Les acteurs anglo-saxons exploitent quant à eux de plus en plus la demande en art contemporain africain. Phillips, qui a initié la flambée des prix de Boafo en présentant sa première toile aux enchères en 2020 (The Lemon Bathing Suit, vendue 881 000 $) a fait découvrir à son réseau de collectionneurs de nouveaux artistes ghanéens à travers une exposition-vente dédiée qui s’est tenue à Londres en février 2022 (« Birds of a Feather »), avec des oeuvres d’Awanle Ayiboro Hawa Ali, Courage Hunke, James Mishio, Araba Opoku, Abdur Rahman Muhammed et Kwaku Yaro.

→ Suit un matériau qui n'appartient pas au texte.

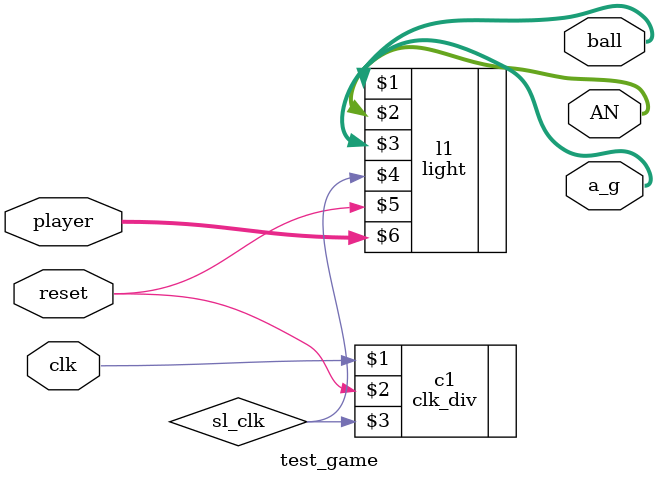
<source format=v>
`timescale 1ns / 1ps


module test_game(
input [15:0] player, 
input clk, reset, 
output [15: 0] ball,
output wire [7:0]AN,
output wire [6:0]a_g
    );
    wire sl_clk; 
    wire [3:0] score1, score2; 
    
    
    clk_div c1(clk, reset, sl_clk); 
    //light L1(ball, AN, a_g, score1, score2, sl_clk, reset, player);
    light l1(ball, AN, a_g, sl_clk, reset, player); 
    //counter s1(clk, score1, score2, a_g, AN); 
endmodule

</source>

Christie’s et Sotheby’s se livrent quant à elles une véritable course aux records dans les plus hautes sphères de prix. Citons les 2,19 millions $ obtenus pour Toyin Ojih Odutola chez Sotheby’s en novembre 2021, ou les 4,47 millions $ pour une toile de Njideka Akunyili Crosby chez Christie’s en novembre 2022. Les adjudications les plus puissantes ne proviennent donc ni de Paris ni de Marrakech, mais de New York, tandis que le marché commence à battre son plein à Hong Kong, où la maison de ventes chinoise Holly International remporte deux nouveaux records d’artistes : celui de l’artiste ghanéen Isshaq Ismail avec 341 000 $ pour Epoch 1 décrochés fin juillet 2022 et celui du peintre ivoirien Aboudia Diarrassouba avec 614 000 $ enregistrés fin novembre pour une toile de quatre mètres intitulée Jeux d’enfants.

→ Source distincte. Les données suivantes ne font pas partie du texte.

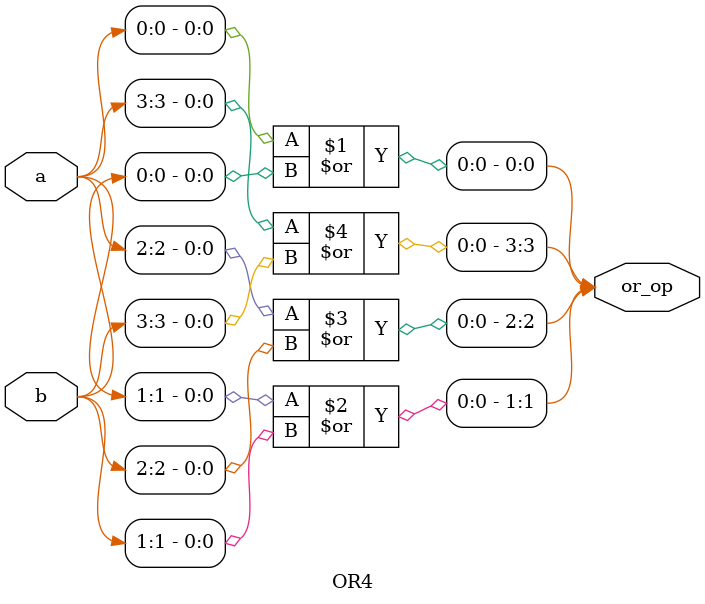
<source format=v>
module OR4(
    output [3:0]or_op,
    input [3:0]a,b
);

or or_gate0(or_op[0], a[0], b[0]);
or or_gate1(or_op[1], a[1], b[1]);
or or_gate2(or_op[2], a[2], b[2]);
or or_gate3(or_op[3], a[3], b[3]);

endmodule
</source>
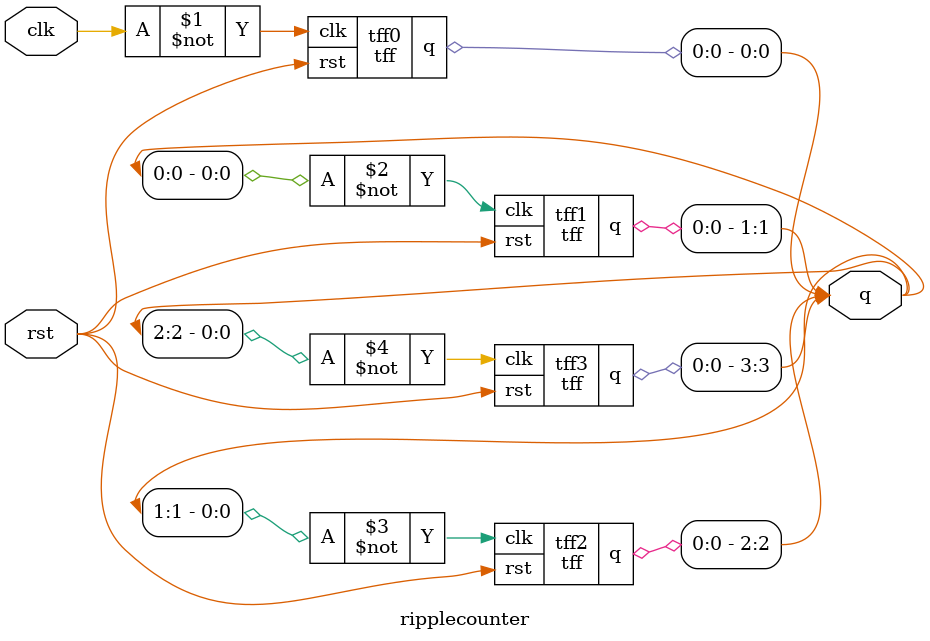
<source format=v>
`timescale 1ns / 1ps
module tff(q,clk,rst);
output reg q;
input clk,rst;
always @(posedge clk) begin
if(rst)
   q<=1'b0;
else
   q<=~q;
end 
endmodule

module ripplecounter(
    input clk,
    input rst,
    output [3:0] q
    );
tff tff0(q[0],~clk,rst);
tff tff1(q[1],~q[0],rst);
tff tff2(q[2],~q[1],rst);
tff tff3(q[3],~q[2],rst);
endmodule

</source>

Vendu 5 000 $ Abdur Rahman Muhammad, American Boy, 2022, huile sur toile, 170 x 130 cm. © Phillips

Ces records hongkongais ont bousculé le classement des 500 artistes des plus performants de l’année 2022, dans lequel se distinguent quatre artistes contemporains africains. En premier lieu, Aboudia se hisse à la 128e position grâce à un saisissant produit de ventes dépassant les 15,6 millions $ aux enchères, puis arrive Isshaq Ismail avec la 352e performance mondiale établie à 5 millions de dollars annuels. Un succès fulgurant qui le propulse devant William Kentridge et Njideka Akunyili Crosby, dont les produits de ventes annuels se hissent à 4,7 millions chacun. C’est l’un des grands bouleversements de l’année écoulée : la Chine joue désormais un rôle déterminant dans la santé économique du marché de l’art contemporain africain, comme sur la cote de ses créateurs.